**Activity**.
For every record beneath this instruction, give an exact repetition, omitting images.

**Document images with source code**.
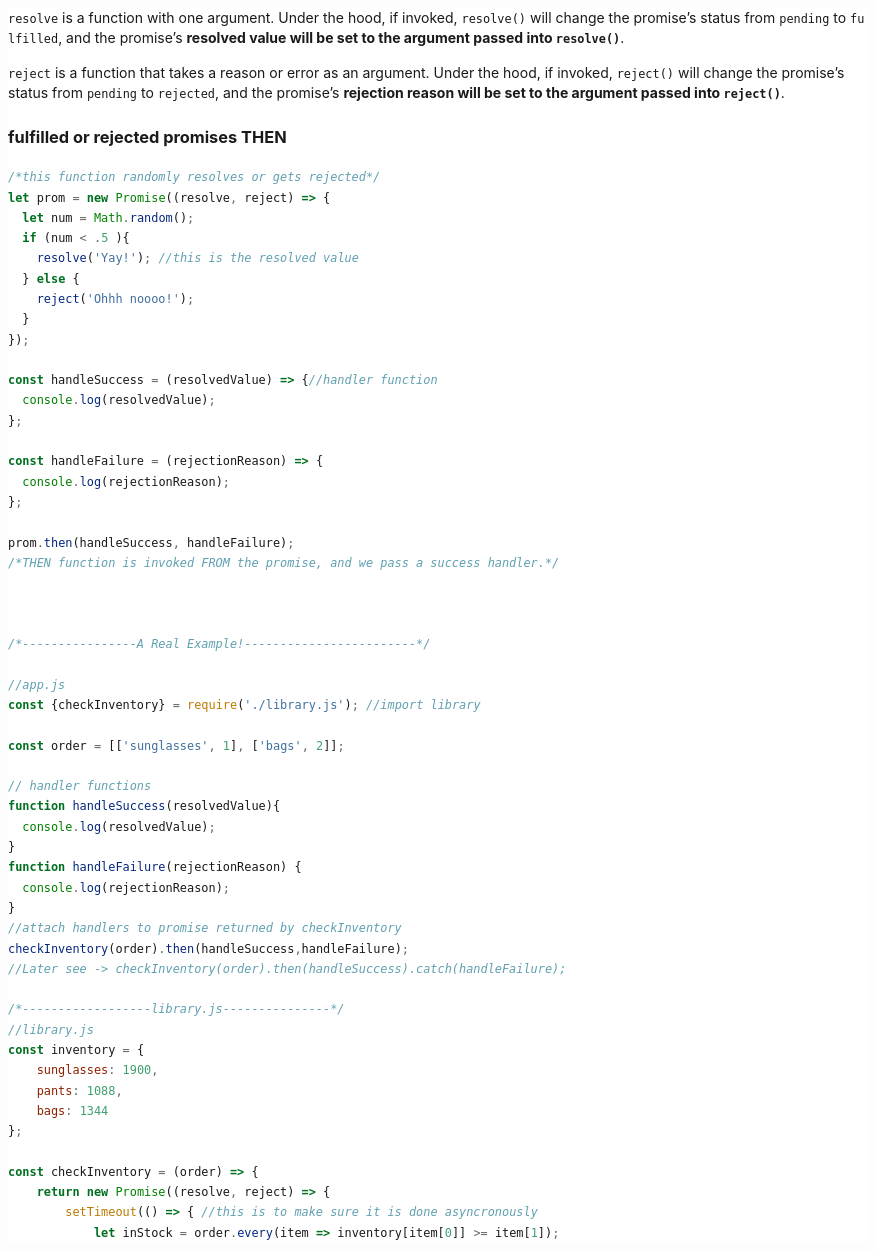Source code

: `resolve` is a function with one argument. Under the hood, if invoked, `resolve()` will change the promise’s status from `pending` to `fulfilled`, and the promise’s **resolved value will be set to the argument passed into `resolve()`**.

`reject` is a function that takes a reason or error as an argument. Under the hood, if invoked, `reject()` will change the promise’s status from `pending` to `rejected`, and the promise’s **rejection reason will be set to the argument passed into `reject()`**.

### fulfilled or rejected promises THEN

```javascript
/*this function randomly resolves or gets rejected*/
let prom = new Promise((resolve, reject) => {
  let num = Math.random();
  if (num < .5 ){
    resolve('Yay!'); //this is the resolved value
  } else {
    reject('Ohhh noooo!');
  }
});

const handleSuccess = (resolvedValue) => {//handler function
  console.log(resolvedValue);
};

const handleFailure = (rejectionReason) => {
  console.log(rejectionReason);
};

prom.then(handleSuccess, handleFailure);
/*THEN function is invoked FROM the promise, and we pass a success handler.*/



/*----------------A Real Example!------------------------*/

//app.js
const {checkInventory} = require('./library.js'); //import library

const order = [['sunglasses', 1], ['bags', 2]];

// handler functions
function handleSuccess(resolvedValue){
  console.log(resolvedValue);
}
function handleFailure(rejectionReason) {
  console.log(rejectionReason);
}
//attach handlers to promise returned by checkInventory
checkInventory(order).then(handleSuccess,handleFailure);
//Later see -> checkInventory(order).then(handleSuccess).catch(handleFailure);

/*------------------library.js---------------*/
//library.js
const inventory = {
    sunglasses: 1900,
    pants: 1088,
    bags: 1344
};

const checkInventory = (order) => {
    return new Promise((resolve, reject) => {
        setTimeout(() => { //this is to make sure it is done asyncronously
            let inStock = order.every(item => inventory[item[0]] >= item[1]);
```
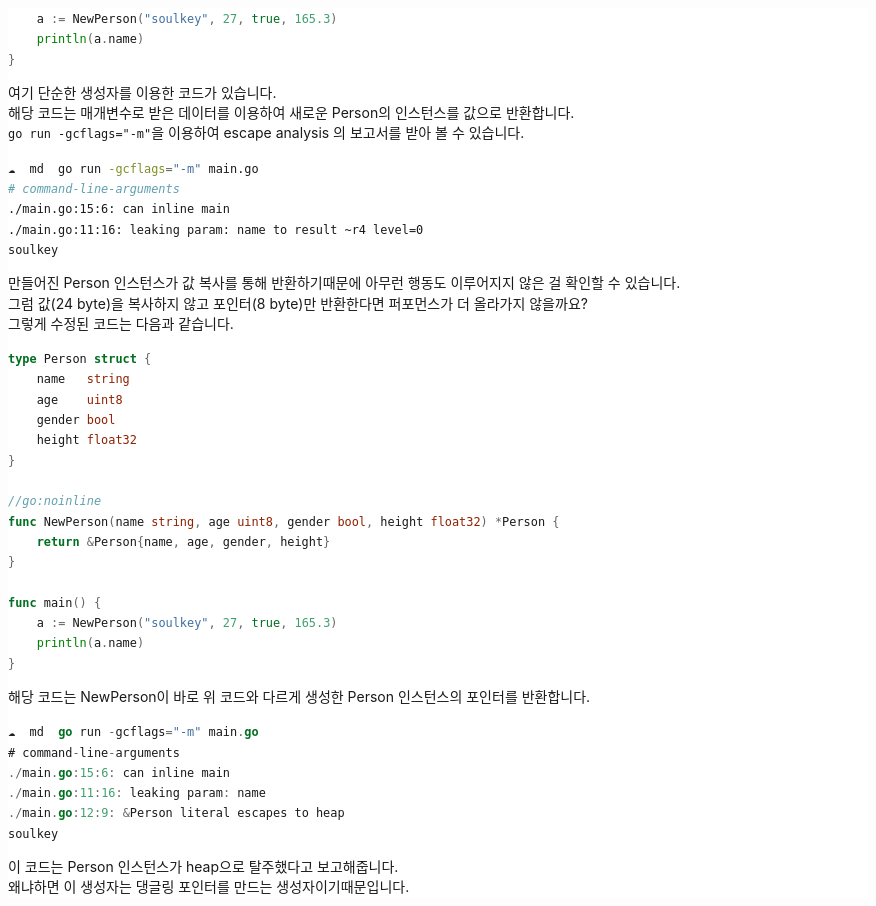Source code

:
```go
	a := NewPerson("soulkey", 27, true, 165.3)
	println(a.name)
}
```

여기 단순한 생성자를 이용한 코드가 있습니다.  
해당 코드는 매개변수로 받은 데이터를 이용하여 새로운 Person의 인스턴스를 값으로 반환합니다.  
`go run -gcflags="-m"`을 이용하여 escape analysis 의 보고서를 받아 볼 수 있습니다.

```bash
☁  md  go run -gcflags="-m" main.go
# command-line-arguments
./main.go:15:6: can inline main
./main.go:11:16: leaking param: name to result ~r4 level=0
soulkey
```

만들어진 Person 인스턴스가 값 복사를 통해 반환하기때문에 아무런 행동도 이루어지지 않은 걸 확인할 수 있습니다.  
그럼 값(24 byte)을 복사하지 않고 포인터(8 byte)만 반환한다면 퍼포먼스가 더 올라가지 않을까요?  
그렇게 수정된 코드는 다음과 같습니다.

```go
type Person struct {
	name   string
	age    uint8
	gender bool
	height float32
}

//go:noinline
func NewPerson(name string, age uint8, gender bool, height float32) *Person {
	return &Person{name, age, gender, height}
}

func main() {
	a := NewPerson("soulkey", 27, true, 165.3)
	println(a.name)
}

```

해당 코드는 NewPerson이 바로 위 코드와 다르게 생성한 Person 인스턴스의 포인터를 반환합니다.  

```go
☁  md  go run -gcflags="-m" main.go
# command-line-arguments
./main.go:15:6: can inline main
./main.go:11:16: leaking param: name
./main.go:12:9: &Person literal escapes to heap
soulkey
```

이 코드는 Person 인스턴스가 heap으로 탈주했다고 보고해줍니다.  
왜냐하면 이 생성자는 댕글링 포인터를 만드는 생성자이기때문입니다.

**Task output**.
Source code

: `resolve` is a function with one argument. Under the hood, if invoked, `resolve()` will change the promise’s status from `pending` to `fulfilled`, and the promise’s **resolved value will be set to the argument passed into `resolve()`**.

`reject` is a function that takes a reason or error as an argument. Under the hood, if invoked, `reject()` will change the promise’s status from `pending` to `rejected`, and the promise’s **rejection reason will be set to the argument passed into `reject()`**.

### fulfilled or rejected promises THEN

```javascript
/*this function randomly resolves or gets rejected*/
let prom = new Promise((resolve, reject) => {
  let num = Math.random();
  if (num < .5 ){
    resolve('Yay!'); //this is the resolved value
  } else {
    reject('Ohhh noooo!');
  }
});

const handleSuccess = (resolvedValue) => {//handler function
  console.log(resolvedValue);
};

const handleFailure = (rejectionReason) => {
  console.log(rejectionReason);
};

prom.then(handleSuccess, handleFailure);
/*THEN function is invoked FROM the promise, and we pass a success handler.*/



/*----------------A Real Example!------------------------*/

//app.js
const {checkInventory} = require('./library.js'); //import library

const order = [['sunglasses', 1], ['bags', 2]];

// handler functions
function handleSuccess(resolvedValue){
  console.log(resolvedValue);
}
function handleFailure(rejectionReason) {
  console.log(rejectionReason);
}
//attach handlers to promise returned by checkInventory
checkInventory(order).then(handleSuccess,handleFailure);
//Later see -> checkInventory(order).then(handleSuccess).catch(handleFailure);

/*------------------library.js---------------*/
//library.js
const inventory = {
    sunglasses: 1900,
    pants: 1088,
    bags: 1344
};

const checkInventory = (order) => {
    return new Promise((resolve, reject) => {
        setTimeout(() => { //this is to make sure it is done asyncronously
            let inStock = order.every(item => inventory[item[0]] >= item[1]);
```
Source code

:
```go
	a := NewPerson("soulkey", 27, true, 165.3)
	println(a.name)
}
```

여기 단순한 생성자를 이용한 코드가 있습니다.  
해당 코드는 매개변수로 받은 데이터를 이용하여 새로운 Person의 인스턴스를 값으로 반환합니다.  
`go run -gcflags="-m"`을 이용하여 escape analysis 의 보고서를 받아 볼 수 있습니다.

```bash
☁  md  go run -gcflags="-m" main.go
# command-line-arguments
./main.go:15:6: can inline main
./main.go:11:16: leaking param: name to result ~r4 level=0
soulkey
```

만들어진 Person 인스턴스가 값 복사를 통해 반환하기때문에 아무런 행동도 이루어지지 않은 걸 확인할 수 있습니다.  
그럼 값(24 byte)을 복사하지 않고 포인터(8 byte)만 반환한다면 퍼포먼스가 더 올라가지 않을까요?  
그렇게 수정된 코드는 다음과 같습니다.

```go
type Person struct {
	name   string
	age    uint8
	gender bool
	height float32
}

//go:noinline
func NewPerson(name string, age uint8, gender bool, height float32) *Person {
	return &Person{name, age, gender, height}
}

func main() {
	a := NewPerson("soulkey", 27, true, 165.3)
	println(a.name)
}

```

해당 코드는 NewPerson이 바로 위 코드와 다르게 생성한 Person 인스턴스의 포인터를 반환합니다.  

```go
☁  md  go run -gcflags="-m" main.go
# command-line-arguments
./main.go:15:6: can inline main
./main.go:11:16: leaking param: name
./main.go:12:9: &Person literal escapes to heap
soulkey
```

이 코드는 Person 인스턴스가 heap으로 탈주했다고 보고해줍니다.  
왜냐하면 이 생성자는 댕글링 포인터를 만드는 생성자이기때문입니다.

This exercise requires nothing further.